What Makes This Pumpkin Bread Healthy?
As I mentioned above this pumpkin bread recipe is relatively healthy in comparison to traditional recipes…
- I used fiber-rich whole wheat pastry flour instead of traditional all-purpose flour.
- I used coconut oil and applesauce instead of butter
- It’s naturally sweetened with pure maple syrup instead of refined sugar.
Ingredients Needed
- whole wheat pastry flour – whole wheat pastry flour works better than regular whole wheat flour if you’re looking for the light and fluffy bread that regular all-purpose flour provides, but still want the nutrients of whole wheat flour. My favorite brand is Bob’s Red Mill Whole Wheat Pastry Flour.
- baking powder and baking soda – to help the bread rise.
- cinnamon – the perfect spice pairing for this bread.
- pumpkin pie spice – you can make homemade pumpkin pie spice with just cinnamon, ginger, cloves and nutmeg or use a store-bought spice blend.
- sea salt – to bring all of the flavors together.
- pumpkin puree – use canned pumpkin or make your own pumpkin puree. If you use canned pumpkin from the store, make sure the ingredient list is just pumpkin – don’t accidentally buy pumpkin pie filling! It’s loaded with added sugar.
- eggs – gives the loaf structure.
- maple syrup – a natural sweetener that pairs perfectly with the spices and pumpkin.
- vanilla extract – a delicious flavor enhancer.
- coconut oil – helps bind the wet and dry ingredients together and add some richness.
- unsweetened applesauce – keeps this bread moist without adding extra oil!

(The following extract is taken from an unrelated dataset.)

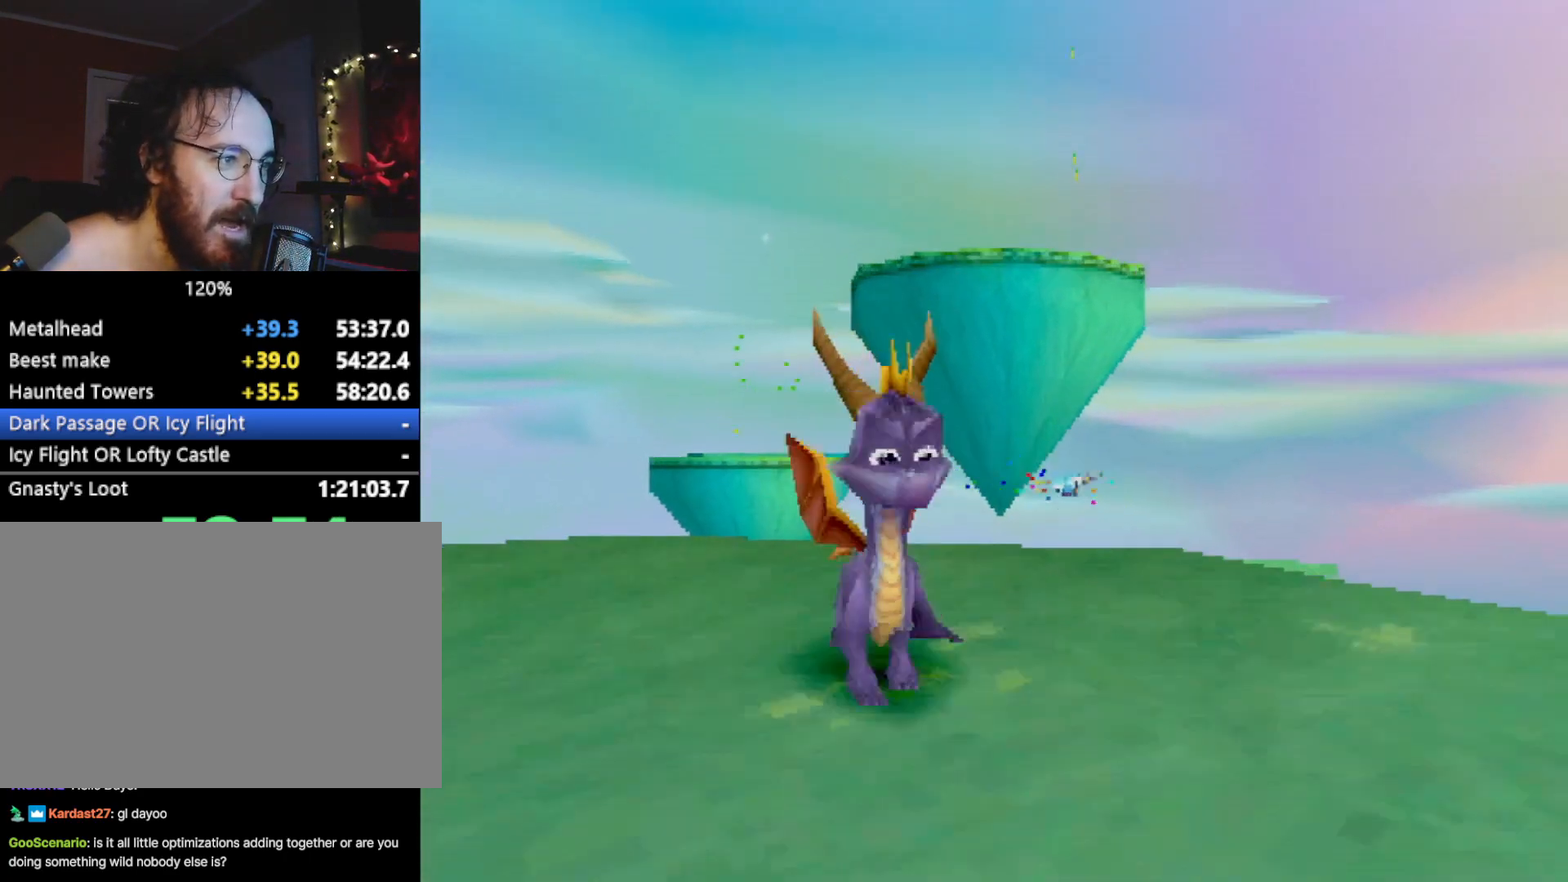
{"buttons": ["CROSS", "R2"], "left_stick": "up-left", "events": [[100, "left_stick", "right"], [250, "left_stick", "up"], [317, "left_stick", "up-left"], [434, "SQUARE", "up"], [467, "R2", "down"], [500, "CROSS", "down"]]}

- cinnamon sugar topping – optional but highly recommend adding a coconut sugar and cinnamon mixture before baking to create a delicious, sweet crust!
How to Make
Prep: Preheat oven to 350°F. Prepare your loaf pan by spraying it with cooking spray or lining it with parchment paper.
Mix dry ingredients: In a large bowl, combine flour, baking powder, baking soda, cinnamon, pumpkin pie spice and salt.

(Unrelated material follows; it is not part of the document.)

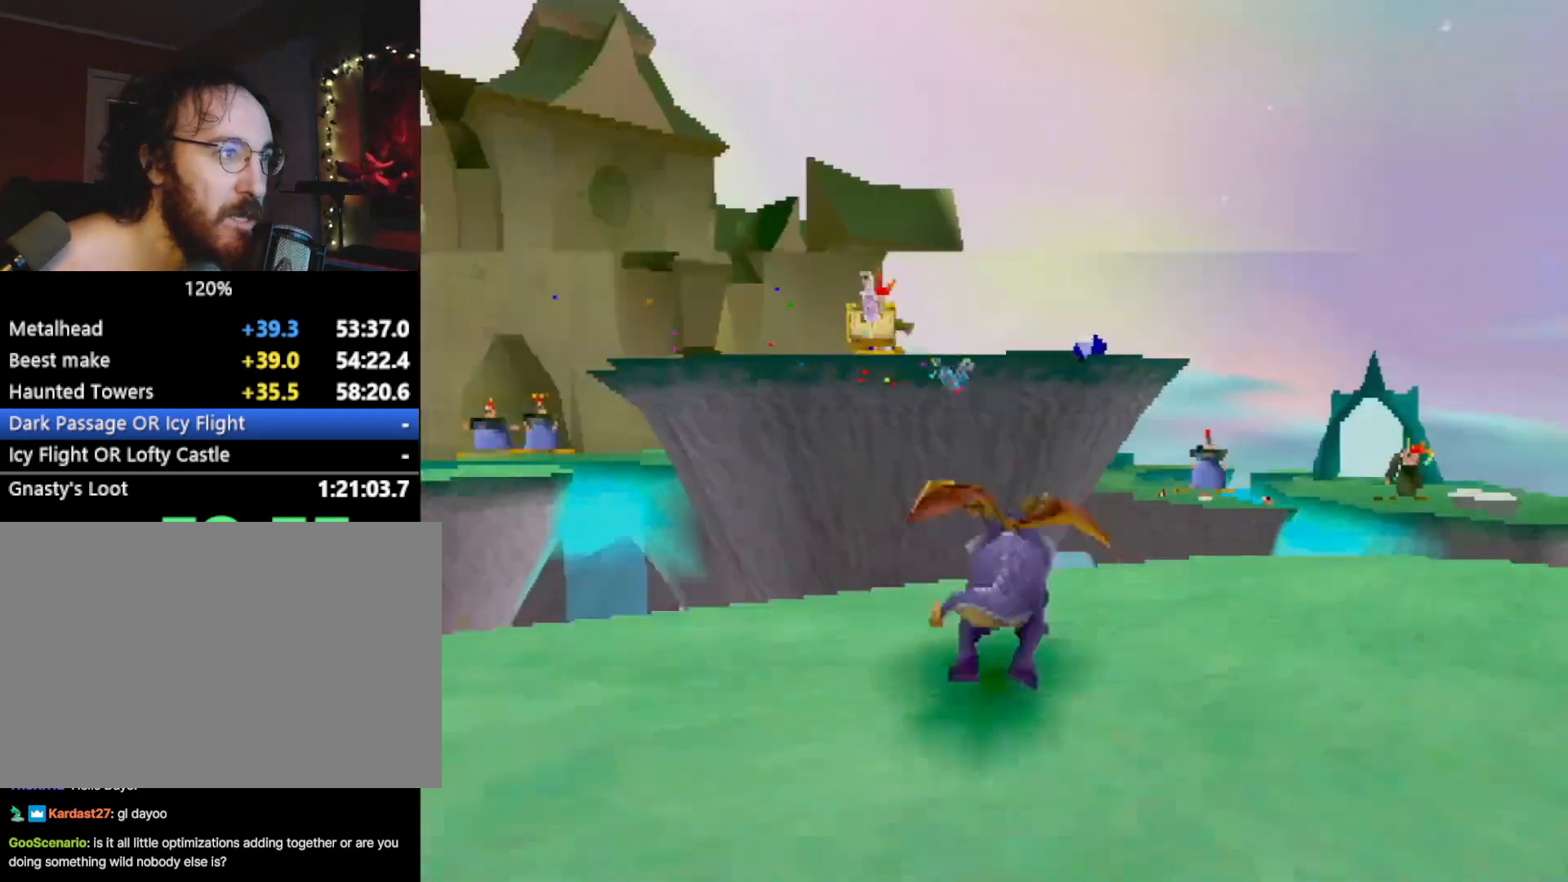
{"buttons": ["L2"], "left_stick": "up", "events": [[100, "R2", "up"], [100, "left_stick", "up"], [184, "L2", "down"], [434, "CROSS", "up"]]}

Mix wet ingredients: In a medium bowl whisk together pumpkin, eggs, maple syrup, oil, applesauce and vanilla until smooth and combined.
Combine: Add the wet ingredients to the dry ingredients and stir well until just combined.
Make topping: In a small bowl mix together coconut sugar and cinnamon for the topping.
Bake: Pour batter into the loaf pan and top with coconut sugar cinnamon topping and place on the center rack of oven. Bake for 60 minutes or until a toothpick inserted in the middle comes out clean. Allow to cool before removing from pan.
Substitutions & Notes
Flour – If you can’t find whole wheat pastry flour you can also use white whole wheat flour, 1 cup all-purpose and 3/4 cup regular whole wheat or 1 3/4 cup all-purpose. Lots of options!
Coconut oil – Melted butter or any neutral oil like olive oil or avocado oil will work as a substitute for the coconut oil.
Maple syrup – Feel free to swap the maple syrup with honey or agave.
Vegan – Swap 2 flax eggs for the regular eggs to make this loaf vegan. Just a note that if you use flax eggs the loaf might not rise as much.
Gluten-free – You can try using a gluten-free flour blend in place of the whole wheat pastry flour. I haven’t tested it myself, but Bob’s Red Mill Gluten-Free 1-to-1 Baking Flour would be a good option. The bread might not rise as much, but I’m sure it will still taste delicious! I also have a couple grain-free pumpkin options for you! These flourless pumpkin muffins are made with almond butter and SO amazing. Or this quinoa flour pumpkin bread with chocolate chips is another delicious, hearty option.
Optional Mix-ins
I didn’t add any extra mix-ins to this recipe because I love the texture and flavor without but if you want to take this pumpkin bread to the next level, feel free! Here are some ideas:
- chocolate chips – an obvious first choice! I recommend adding Lily’s chocolate chips to keep the sugar and carbs down while still adding decadent chocolate flavor.
- chopped nuts – if you like nuts in your quick breads, add a handful to this batter! I recommend walnuts or pecans, but any nut will do.
Tips For Success
- Don’t over-mix: One of the key steps to achieving fluffy, tender bread is to avoid over-mixing the batter otherwise you’ll end up with pumpkin bread that is dense and gummy. Stir until just combined for the best texture. It’s okay if there are a few streaks of flour left.
- Line your loaf pan: Don’t forget to line your loaf pan with parchment paper for easy removal. I also recommend spraying the sides of the pan with cooking spray so the sides don’t stick to the pan.
- Don’t skip the topping: The cinnamon sugar topping is the best part, IMO! It results in a crispy, crunchy sweet topping that is simply irresistible!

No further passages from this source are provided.